The carbon logic behind biomass is straightforward. Plants absorb carbon dioxide as they grow, and burning them releases that same carbon back into the atmosphere. In theory, if new plants replace what was burned, the cycle is carbon-neutral over time. In practice, the math gets more complicated. The timeline matters: burning a tree releases its carbon immediately, but growing a replacement takes decades. Biomass is generally considered renewable because the feedstock regrows, but its climate benefit depends heavily on how it’s sourced and managed.
Tidal and Wave Energy
The ocean holds enormous energy in its tides and waves, but harvesting it commercially remains a challenge. Tidal energy systems typically place turbines on the seafloor in channels with strong tidal currents. Wave energy devices capture the motion of surface waves through various mechanical designs.
Both technologies are still in early stages. Pilot projects have been tested in locations with strong tidal flows, like Puget Sound in Washington state and coastal Scotland, but scaling up has proven difficult. Costs are high, saltwater is brutal on equipment, and environmental effects on marine life still need more study. For now, tidal and wave energy contribute a negligible share of global electricity, though the resource itself is vast and predictable.

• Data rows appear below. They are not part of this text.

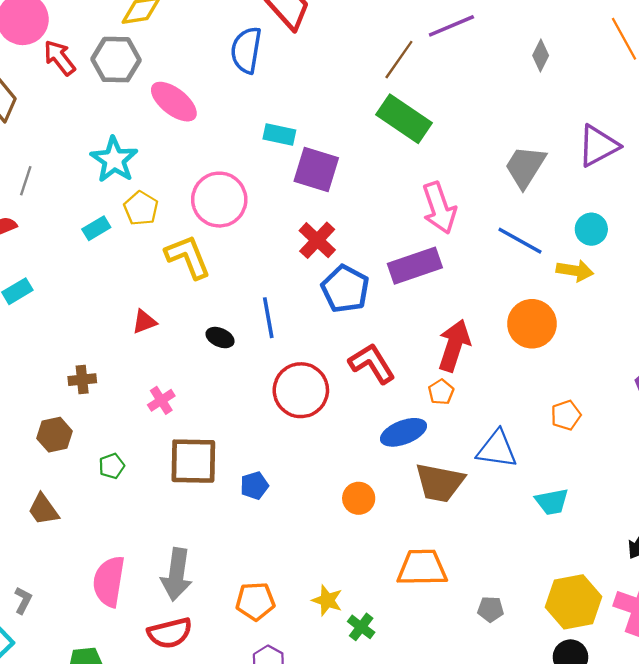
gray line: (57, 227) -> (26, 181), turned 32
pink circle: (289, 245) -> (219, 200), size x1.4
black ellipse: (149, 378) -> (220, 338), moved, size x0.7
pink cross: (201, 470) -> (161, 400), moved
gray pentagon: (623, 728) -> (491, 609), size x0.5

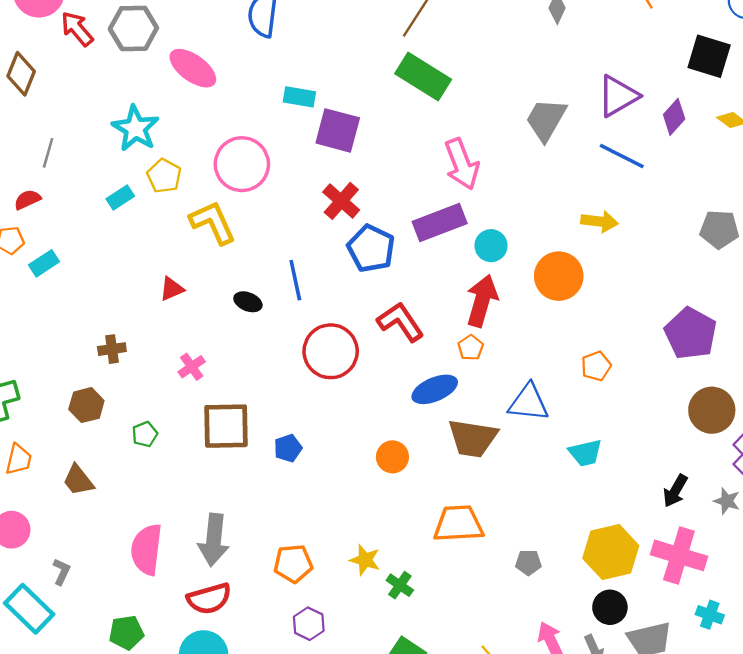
cyan circle: (591, 229) -> (491, 246), moved
blue line: (520, 241) -> (622, 156), moved

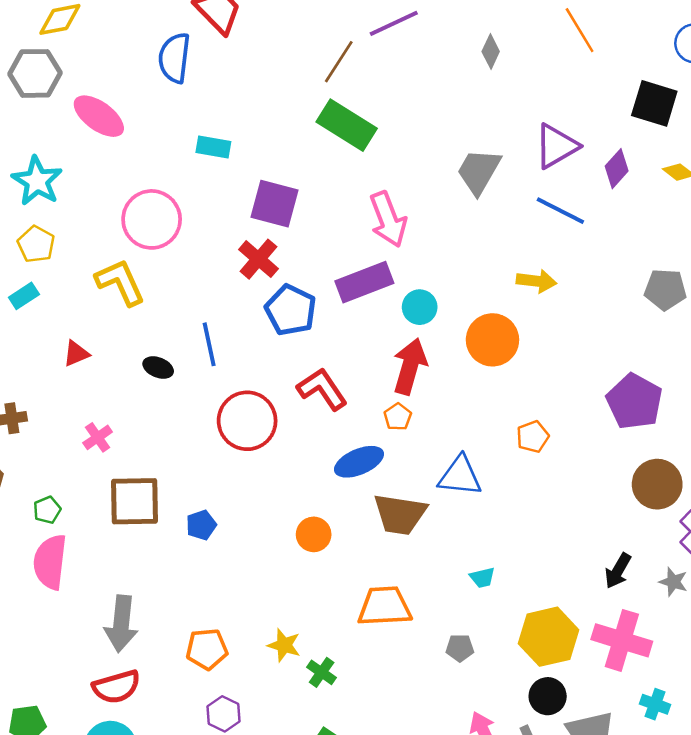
purple square: (338, 130) -> (275, 204), moved
yellow pentagon: (164, 176) -> (36, 244), moved
cyan rectangle: (120, 198) -> (24, 296), moved
cyan trapezoid: (585, 453) -> (482, 578), moved, size x0.7
pink semicircle: (146, 549) -> (50, 562), moved

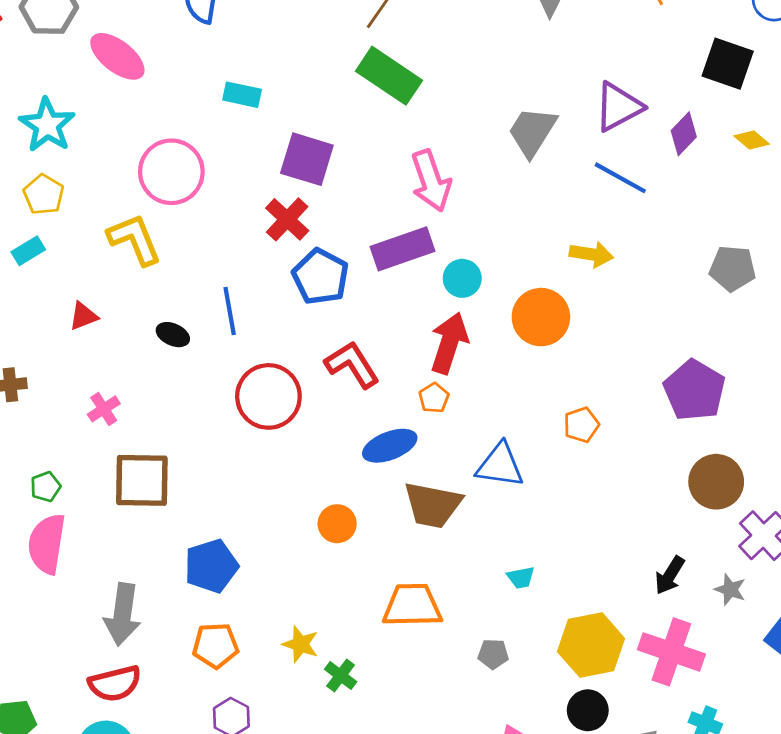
blue pentagon: (201, 525) -> (211, 566), moved, size x1.6

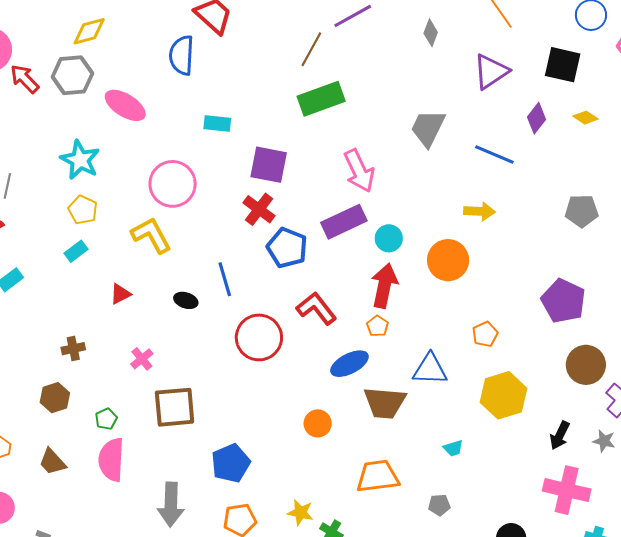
green rectangle: (389, 76) -> (321, 99), turned -48
purple triangle: (618, 107) -> (491, 72), moved
yellow hexagon: (591, 645) -> (503, 395), moved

Cost Advantage Over Fossil Fuels
Renewable energy is no longer just cleaner than fossil fuels. It’s cheaper. Projected costs for new power plants entering service in 2030, expressed in 2024 dollars per megawatt-hour, tell a clear story: onshore wind comes in at about $30, solar PV at roughly $38, and natural gas combined-cycle at $53. Coal is so uncompetitive that the EIA’s latest projections don’t even include a standard coal plant for comparison.
These figures include available tax credits, but even without them, the trend is unmistakable. The fuel for solar and wind is free. Once you build the infrastructure, operating costs are low. Fossil fuel plants, by contrast, must continuously purchase fuel at prices that fluctuate with global markets.
Grid Storage and Reliability
The biggest knock against solar and wind has always been intermittency: the sun sets, the wind dies down. Battery storage is rapidly solving this problem. Utility-scale lithium-ion battery systems are now being deployed at 60-megawatt scale, with storage durations ranging from 2 to 10 hours. A typical 4-hour system stores 240 megawatt-hours of energy, enough to power roughly 20,000 homes for those four hours.
Pumped storage hydropower adds another layer of reliability. Together, these storage technologies allow grid operators to bank excess renewable electricity during peak production and release it during periods of high demand. The combination of cheap generation and improving storage is what makes the shift to renewables not just environmentally motivated but economically practical.
Mineral and Material Requirements
Renewable energy systems require more minerals per unit of power than fossil fuel plants. Solar panels need copper, and a tripling of solar capacity by 2040 would roughly triple copper demand from that sector alone. Wind turbines, especially offshore models, use rare earth elements like neodymium in their permanent magnets, with demand for those materials projected to more than triple by 2040. Offshore wind also requires extensive cabling, pushing copper demand from wind toward 600,000 metric tons per year.
Battery storage adds lithium and cobalt to the equation. Sourcing these materials raises its own environmental and ethical concerns, from mining impacts to supply chain concentration in a handful of countries. Renewables dramatically reduce carbon emissions over their lifetime, but they shift the environmental footprint from ongoing fuel combustion to upfront material extraction. Recycling programs and alternative battery chemistries are areas of active development aimed at easing these pressures.